L'industrie technologique s'est historiquement opposée à de telles mesures, arguant que le droit d'auteur crée des exceptions de « fair use » pour l'extraction de données et que des paiements obligatoires étoufferaient l'innovation. Cependant, l'IPPR conseille explicitement de ne pas affaiblir le droit d'auteur britannique pour accommoder l'entraînement des IA, soutenant au contraire qu'un marché robuste de licences est la seule voie durable.
Les détracteurs de la proposition pourraient soutenir que les « étiquettes nutritionnelles » pourraient devenir excessivement complexes ou que les utilisateurs pourraient les ignorer, à l'instar des bannières de consentement aux cookies. De plus, les mécanismes d'un système de « licences obligatoires » sont pleins de complexités : comment quantifier la valeur d'un seul article lorsque une IA synthétise un paragraphe à partir de mille sources différentes ?
Malgré ces défis, l'élan en faveur d'une régulation se renforce. L'analogie de l'« étiquette nutritionnelle » résonne car elle encadre le problème en termes de protection du consommateur plutôt que de simples litiges de propriété intellectuelle. Elle suggère que le « régime d'information » du public est une question de santé publique, soumise au même niveau d'examen que l'approvisionnement alimentaire physique.
Pour Creati.ai, cette évolution souligne la nature à double tranchant de l'IA générative. Si la technologie offre des outils sans précédent pour la créativité et la synthèse, elle constitue une menace structurelle pour la matière première — le reportage humain — qui l'alimente.
Le rapport de l'IPPR n'est pas simplement une liste de souhaits ; c'est une feuille de route qui signale probablement de futures initiatives législatives au Royaume‑Uni et potentiellement dans l'UE. Si elles sont adoptées, ces mesures pourraient contraindre une réingénierie fondamentale de produits comme ChatGPT et Perplexity, en les obligeant à construire des infrastructures pour l'attribution en temps réel et le traitement des paiements.
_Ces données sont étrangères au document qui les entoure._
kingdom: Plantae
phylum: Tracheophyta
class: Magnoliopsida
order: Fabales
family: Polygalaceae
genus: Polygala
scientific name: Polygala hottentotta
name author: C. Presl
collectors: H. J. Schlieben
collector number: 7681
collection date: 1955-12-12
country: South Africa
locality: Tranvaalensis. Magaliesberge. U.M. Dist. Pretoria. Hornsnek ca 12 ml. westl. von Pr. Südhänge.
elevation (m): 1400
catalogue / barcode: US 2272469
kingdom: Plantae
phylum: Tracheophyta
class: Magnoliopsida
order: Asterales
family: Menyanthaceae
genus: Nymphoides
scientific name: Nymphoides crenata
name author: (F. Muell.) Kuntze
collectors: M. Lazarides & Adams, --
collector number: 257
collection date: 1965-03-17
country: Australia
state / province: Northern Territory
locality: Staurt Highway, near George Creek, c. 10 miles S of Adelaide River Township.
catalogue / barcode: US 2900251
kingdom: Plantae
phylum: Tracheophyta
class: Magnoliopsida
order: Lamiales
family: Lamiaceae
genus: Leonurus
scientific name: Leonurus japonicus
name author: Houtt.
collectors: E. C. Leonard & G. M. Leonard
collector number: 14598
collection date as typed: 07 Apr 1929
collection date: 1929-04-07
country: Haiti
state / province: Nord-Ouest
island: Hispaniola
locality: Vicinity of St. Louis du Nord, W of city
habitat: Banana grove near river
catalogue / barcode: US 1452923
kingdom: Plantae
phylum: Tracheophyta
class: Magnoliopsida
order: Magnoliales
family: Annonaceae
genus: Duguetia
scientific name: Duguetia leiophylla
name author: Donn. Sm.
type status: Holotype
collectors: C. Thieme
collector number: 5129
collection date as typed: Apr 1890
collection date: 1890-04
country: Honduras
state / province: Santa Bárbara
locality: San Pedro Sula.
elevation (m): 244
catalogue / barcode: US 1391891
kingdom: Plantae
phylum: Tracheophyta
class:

Le concept d'« étiquette nutritionnelle » sert finalement de métaphore pour une relation plus mature avec l'IA. Il fait passer l'utilisateur d'un simple destinataire passif de réponses « magiques » à un consommateur informé d'informations synthétisées. À mesure que l'IA consolide sa position comme interface du web, la demande d'informations vérifiées et nutritives — et d'un modèle économique durable pour ceux qui les produisent — définira probablement la prochaine décennie de la politique numérique.